### Excerpt
[Start of Attachment]

On 12/02/2017 08:30 AM, Andrei Borzenkov wrote:
01.12.2017 22:36, Gao,Yan пишет:
On 11/30/2017 06:48 PM, Andrei Borzenkov wrote:
30.11.2017 16:11, Klaus Wenninger пишет:
On 11/30/2017 01:41 PM, Ulrich Windl wrote:

"Gao,Yan" <y...@suse.com> schrieb am 30.11.2017 um 11:48 in
Nachricht
<e71afccc-06e3-97dd-c66a-1b4bac550...@suse.com>:
On 11/22/2017 08:01 PM, Andrei Borzenkov wrote:
SLES12 SP2 with pacemaker 1.1.15-21.1-e174ec8; two node cluster with
VM on VSphere using shared VMDK as SBD. During basic tests by killing
corosync and forcing STONITH pacemaker was not started after reboot.
In logs I see during boot

Nov 22 16:04:56 sapprod01s crmd[3151]:     crit: We were allegedly
just fenced by sapprod01p for sapprod01p
Nov 22 16:04:56 sapprod01s pacemakerd[3137]:  warning: The crmd
process (3151) can no longer be respawned,
Nov 22 16:04:56 sapprod01s pacemakerd[3137]:   notice: Shutting down
Pacemaker
SBD timeouts are 60s for watchdog and 120s for msgwait. It seems that
stonith with SBD always takes msgwait (at least, visually host is not
declared as OFFLINE until 120s passed). But VM rebots lightning fast
and is up and running long before timeout expires.
As msgwait was intended for the message to arrive, and not for the
reboot time (I guess), this just shows a fundamental problem in SBD
design: Receipt of the fencing command is not confirmed (other than
by seeing the consequences of ist execution).

The 2 x msgwait is not for confirmations but for writing the poison-pill
and for
having it read by the target-side.

Yes, of course, but that's not what Urlich likely intended to say.
msgwait must account for worst case storage path latency, while in
normal cases it happens much faster. If fenced node could acknowledge
having been killed after reboot, stonith agent could return success much
earlier.

[End of Attachment]

### Provided records
[Start of Attachment]

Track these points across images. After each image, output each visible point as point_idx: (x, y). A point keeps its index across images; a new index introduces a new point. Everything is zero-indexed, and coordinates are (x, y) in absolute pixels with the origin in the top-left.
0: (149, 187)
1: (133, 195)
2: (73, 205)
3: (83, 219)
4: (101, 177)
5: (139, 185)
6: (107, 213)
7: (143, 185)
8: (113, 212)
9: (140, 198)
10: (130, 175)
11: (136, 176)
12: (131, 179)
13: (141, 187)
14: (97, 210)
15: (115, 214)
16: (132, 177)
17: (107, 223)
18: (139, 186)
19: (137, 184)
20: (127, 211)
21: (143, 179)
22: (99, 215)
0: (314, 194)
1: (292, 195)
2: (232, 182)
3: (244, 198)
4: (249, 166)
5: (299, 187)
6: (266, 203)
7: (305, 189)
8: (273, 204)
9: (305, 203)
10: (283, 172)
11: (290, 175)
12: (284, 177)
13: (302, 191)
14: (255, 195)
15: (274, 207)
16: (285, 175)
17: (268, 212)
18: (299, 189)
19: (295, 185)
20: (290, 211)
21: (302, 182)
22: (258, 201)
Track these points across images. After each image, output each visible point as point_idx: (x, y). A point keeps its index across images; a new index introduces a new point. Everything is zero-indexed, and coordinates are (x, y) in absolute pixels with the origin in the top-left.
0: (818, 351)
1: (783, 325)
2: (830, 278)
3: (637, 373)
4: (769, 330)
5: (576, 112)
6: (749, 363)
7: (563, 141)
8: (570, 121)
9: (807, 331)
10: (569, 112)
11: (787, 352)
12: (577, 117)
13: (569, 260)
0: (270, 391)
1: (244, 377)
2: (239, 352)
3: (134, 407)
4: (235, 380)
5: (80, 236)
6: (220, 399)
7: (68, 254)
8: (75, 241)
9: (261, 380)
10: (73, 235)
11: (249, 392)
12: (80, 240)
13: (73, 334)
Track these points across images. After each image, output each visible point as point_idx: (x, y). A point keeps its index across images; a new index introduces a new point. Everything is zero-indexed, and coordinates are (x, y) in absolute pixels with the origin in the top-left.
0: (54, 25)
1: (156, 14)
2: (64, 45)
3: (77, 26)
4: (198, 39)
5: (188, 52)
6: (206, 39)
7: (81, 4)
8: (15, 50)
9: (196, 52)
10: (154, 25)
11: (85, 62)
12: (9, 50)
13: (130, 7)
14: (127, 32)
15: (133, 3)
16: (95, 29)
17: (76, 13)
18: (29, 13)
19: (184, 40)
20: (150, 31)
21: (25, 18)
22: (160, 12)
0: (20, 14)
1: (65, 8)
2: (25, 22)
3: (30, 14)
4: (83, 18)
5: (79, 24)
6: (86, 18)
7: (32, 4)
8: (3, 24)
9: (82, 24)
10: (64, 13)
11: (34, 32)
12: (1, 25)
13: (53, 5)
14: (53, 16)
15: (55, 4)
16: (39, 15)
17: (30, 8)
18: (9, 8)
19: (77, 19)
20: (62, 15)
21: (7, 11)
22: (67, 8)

[End of Attachment]

### What the exercise asks
Please reproduce the part of the email thread on SBD fencing starting at "As msgwait was" and ending at "of ist execution).". The listing has no connection to the email thread.

### Answer for the task
As msgwait was intended for the message to arrive, and not for the
reboot time (I guess), this just shows a fundamental problem in SBD
design: Receipt of the fencing command is not confirmed (other than
by seeing the consequences of ist execution).